The Carbon Collective: Carbon Sequestration and Social Equity
Student: Liu Kang Marcus Supervisor: Dr Ye Zhang Climate change and many of its mitigation measures tend to impact poor communities, making them increasingly vulnerable. Slums are often located in high risk, unwanted and polluted spaces, facing the brunt of pollution alongside disruptions from climate change. With these issues in mind, the thesis explores embracing negative emissions by recycling CO2 as a potential measure harnessed both as a force to help the poor and as an effective measure against emissions.
Diving deep into a social perspective, the potential of carbon capture as a public good to build community resilience is explored. With rapidly growing populations and economies, Southeast Asia has been identified as one of the fastest growing carbon emitting regions in the world. Looking specifically at sequestration potential of slums in Southeast Asia, the thesis focuses on a slum in Jakarta - the region's most dense and polluted megacity, as the case study for the project. Through inserting nodes tapping on waste and carbon in left-over space within slum communes, residents are encouraged to participate in communal endeavours stemming from negative emissions; recycling carbon and waste for social good.

Job a: Copy the Swedish entry below, about free solar-panel quotes in Halland, line for line without any change.

Extracted data:

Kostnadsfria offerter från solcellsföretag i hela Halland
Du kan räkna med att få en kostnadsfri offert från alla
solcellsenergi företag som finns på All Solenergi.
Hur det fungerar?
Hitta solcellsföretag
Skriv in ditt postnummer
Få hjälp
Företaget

Job b: In two sentences, summarize the thesis abstract on carbon sequestration and social equity.

Task response a:
Kostnadsfria offerter från solcellsföretag i hela Halland
Du kan räkna med att få en kostnadsfri offert från alla
solcellsenergi företag som finns på All Solenergi.
Hur det fungerar?
Hitta solcellsföretag
Skriv in ditt postnummer
Få hjälp
Företaget

Task response b: Because climate change and many of its mitigation measures tend to harm poor communities, and slums often sit in high-risk, polluted spaces, the thesis explores recycling CO2 for negative emissions as a way both to help the poor and to counter emissions. Taking a slum in Jakarta as its case study, it proposes inserting nodes that tap waste and carbon in left-over space, encouraging residents to join communal efforts that recycle carbon and waste for social good.